→ Description of the task: Output every line of text from the data below verbatim, and leave the pictures out of your answer.

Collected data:

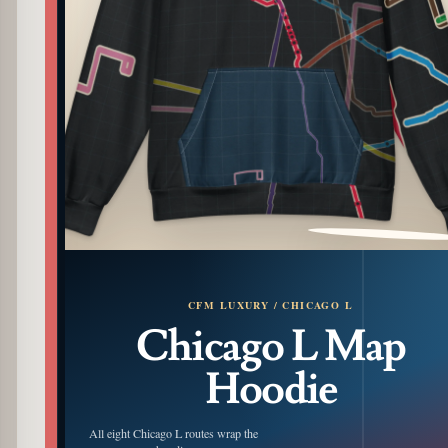
PATTERN DETAIL
CFM LUXURY / CHICAGO L
Chicago L Map
Hoodie
All eight Chicago L routes wrap the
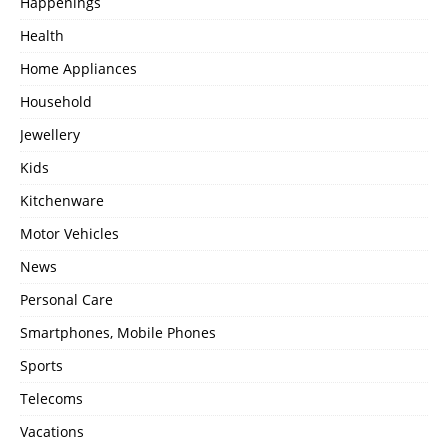
Happenings
Health
Home Appliances
Household
Jewellery
Kids
Kitchenware
Motor Vehicles
News
Personal Care
Smartphones, Mobile Phones
Sports
Telecoms
Vacations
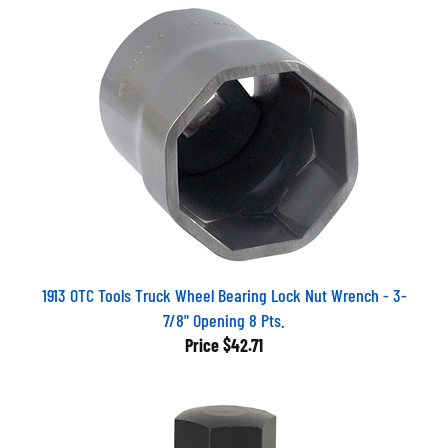
1913 OTC Tools Truck Wheel Bearing Lock Nut Wrench - 3-
7/8" Opening 8 Pts.
Price
$42.71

→ Task answer:
PATTERN DETAIL
CFM LUXURY / CHICAGO L
Chicago L Map
Hoodie
All eight Chicago L routes wrap the
Happenings
Health
Home Appliances
Household
Jewellery
Kids
Kitchenware
Motor Vehicles
News
Personal Care
Smartphones, Mobile Phones
Sports
Telecoms
Vacations
1913 OTC Tools Truck Wheel Bearing Lock Nut Wrench - 3-
7/8" Opening 8 Pts.
Price
$42.71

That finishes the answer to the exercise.